**Trecho para leitura:**
Por Joaquim de Carvalho

Um dos livros que mais me empolgaram este ano foi Ribamar, mistura inusitada de crítica literária com suposta biografia, dentro do emaranhado de gêneros que a literatura contemporânea exige. A felicidade da minha leitura não foi de causar espanto: trata-se do segundo romance de José Castello, um dos nossos melhores críticos e figura eternamente preocupada com o que a ficção pode nos causar. Um homem que investiga livros que completam pessoas, como próteses; que investiga personagens que nos perseguem como se fôssemos suspeitos de algum crime. Mas de qual crime mesmo? Isso está parecendo até uma história de Kafka... E a sombra do escritor tcheco se infiltrou na narração de Castello, nas relações familiares e literárias de Castello. É compreensível: no fundo, todos nós somos devedores de Kafka. Ribamar, vencedor do Jabuti na categoria melhor romance, foi o tema da minha conversa com esse carioca radicado na gelada Curitiba, uma cidade que parece ter sido formatada para abrigar escritores. O próprio autor fez questão de dar a fórmula para conviver bem com o jeito curitibano de ser: “Sigo uma fórmula criada por meu amigo Cristóvão Tezza: vivo em Curitiba como se não vivesse em Curitiba. Aliás: é assim que se vive em Curitiba! É uma cidade introvertida, fechada, desconfiada, uma cidade — mesmo com mais de dois milhões de habitantes — cheia de solitários.”

 

Na ficção, você parece que gosta de escrever sobre fantasmas. No seu primeiro livro, havia aquela presença do Paulo Leminski em todo canto. Agora, Ribamar tem essa assombração paterna. Por que os fantasmas?
É, talvez, um efeito de minha visão de mundo. Não creio que a ficção se guarde apenas nos romances, contos, narrativas. A ficção é um elemento essencial da existência humana. Ela se espalha pelo cotidiano, pelas relações amorosas, pela fé, pela ciência, e por todo o mundo dito “objetivo”. E toda ficção é turva, incerta, incompleta. Ao contrário do que em geral se pensa, a ficção não se define pela mentira. Não é qualquer coisa, não é o reino do vale tudo. A ficção se define, ao contrário, pela imprecisão - algo em que só se esbarra quando se busca a precisão impossível. Nunca temos tudo desse mundo: ele está sempre a nos escapar, está sempre cravado de buracos, de falhas, de vazios. Pense em Diadorim, em GH, em Alberto Caeiro, em Brás Cubas. Os grandes personagens de ficção são turvos, incompletos, esquivos, imperfeitos – parecem-se, muito, com fantasmas. Toda a nossa vida pessoal está, também, povoada de fantasmas: lembranças vagas, memórias imperfeitas, vultos inacessíveis.

**Objetivo:** Reescreva o trecho da entrevista que começa nas palavras com "Na ficção, você" e termina em "que os fantasmas?", renomeando "assombração" como "sombra". Responda com base exclusivamente na entrevista.

**Linhas de dados:**
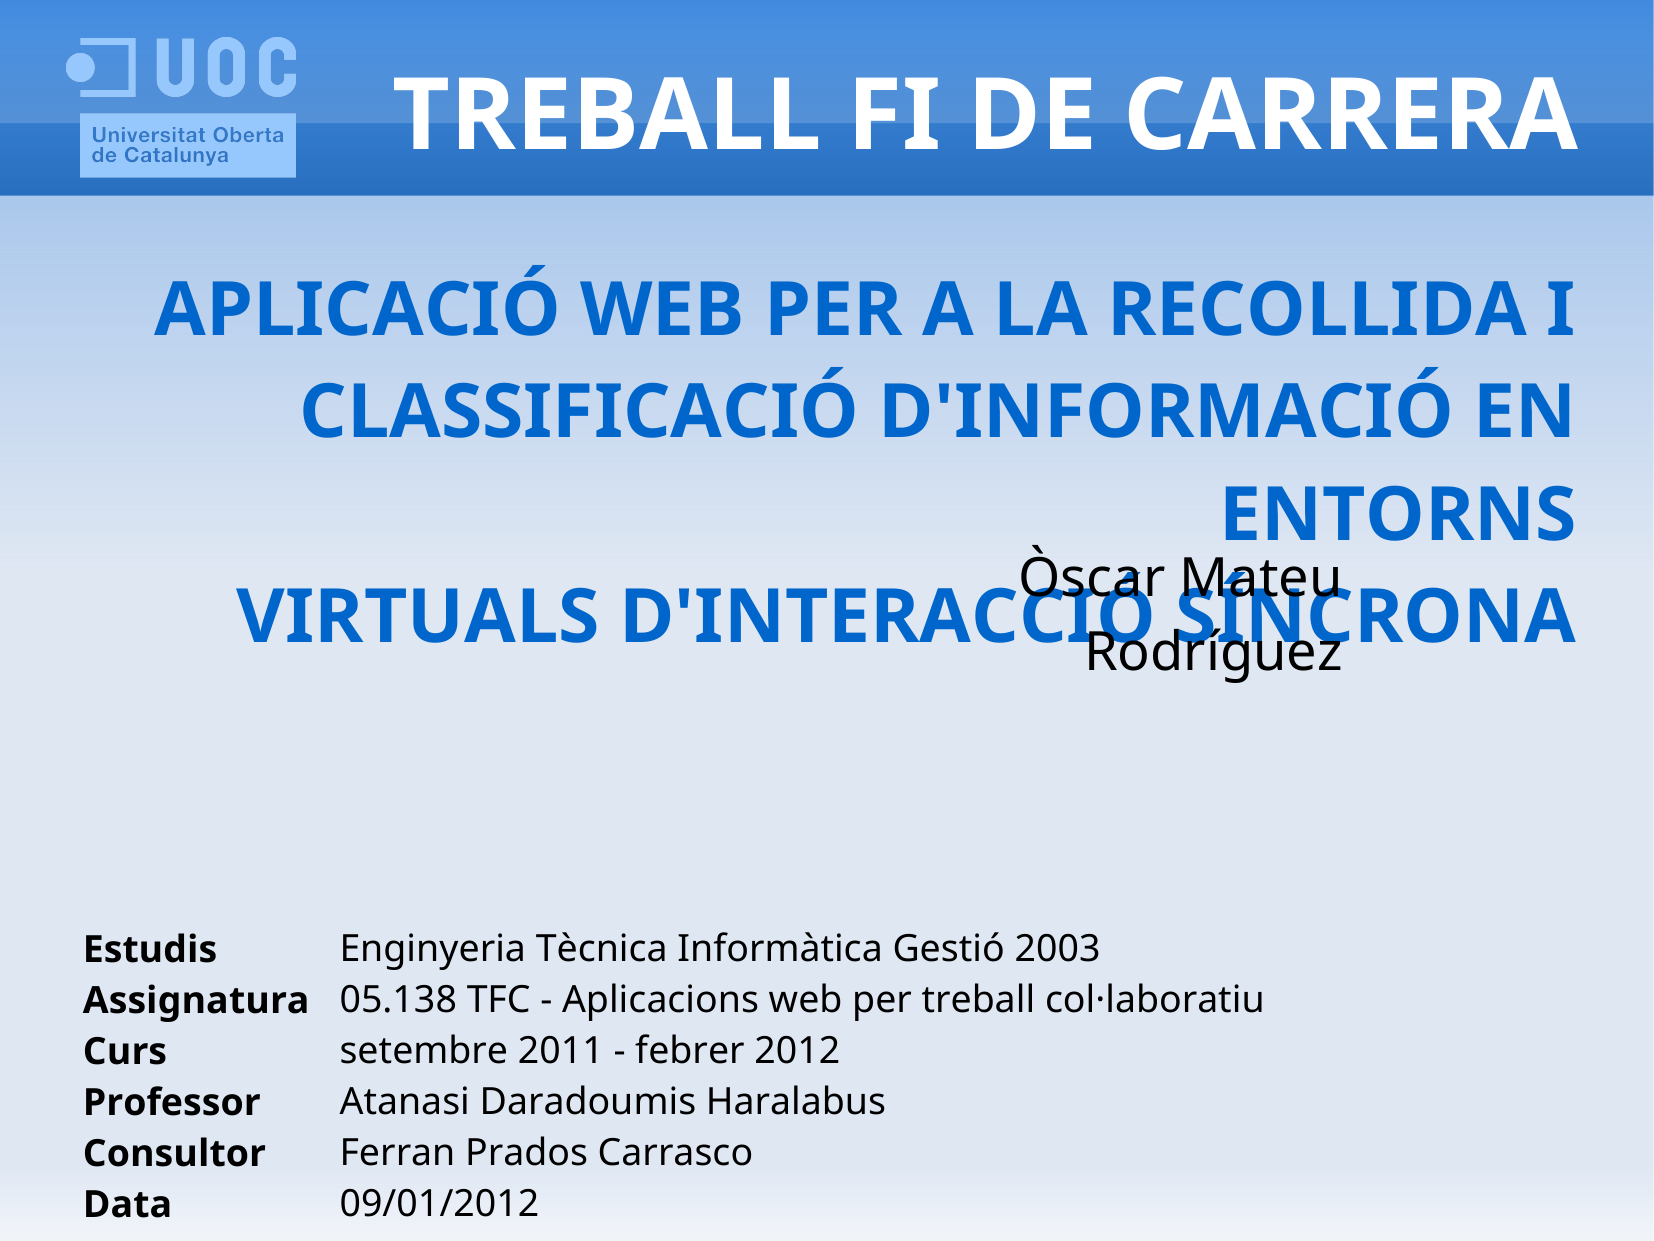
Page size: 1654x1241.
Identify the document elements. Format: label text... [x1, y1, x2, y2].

text_box APLICACIÓ WEB PER A LA RECOLLIDA I CLASSIFICACIÓ D'INFORMACIÓ EN ENTORNS VIRTUALS D'INTERACCIÓ SÍNCRONA [56, 247, 1593, 525]
text_box TREBALL FI DE CARRERA [59, 35, 1595, 167]
text_box Òscar Mateu Rodríguez [1003, 531, 1595, 615]
picture [0, 0, 1654, 1241]
text_box Estudis Assignatura Curs Professor Consultor Data [68, 915, 325, 1225]
text_box Enginyeria Tècnica Informàtica Gestió 2003 05.138 TFC - Aplicacions web per treball col·laboratiu setembre 2011 - febrer 2012 Atanasi Daradoumis Haralabus Ferran Prados Carrasco 09/01/2012 [324, 914, 1329, 1210]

**Exercício concluído:**
Na ficção, você parece que gosta de escrever sobre fantasmas. No seu primeiro livro, havia aquela presença do Paulo Leminski em todo canto. Agora, Ribamar tem essa sombra paterna. Por que os fantasmas?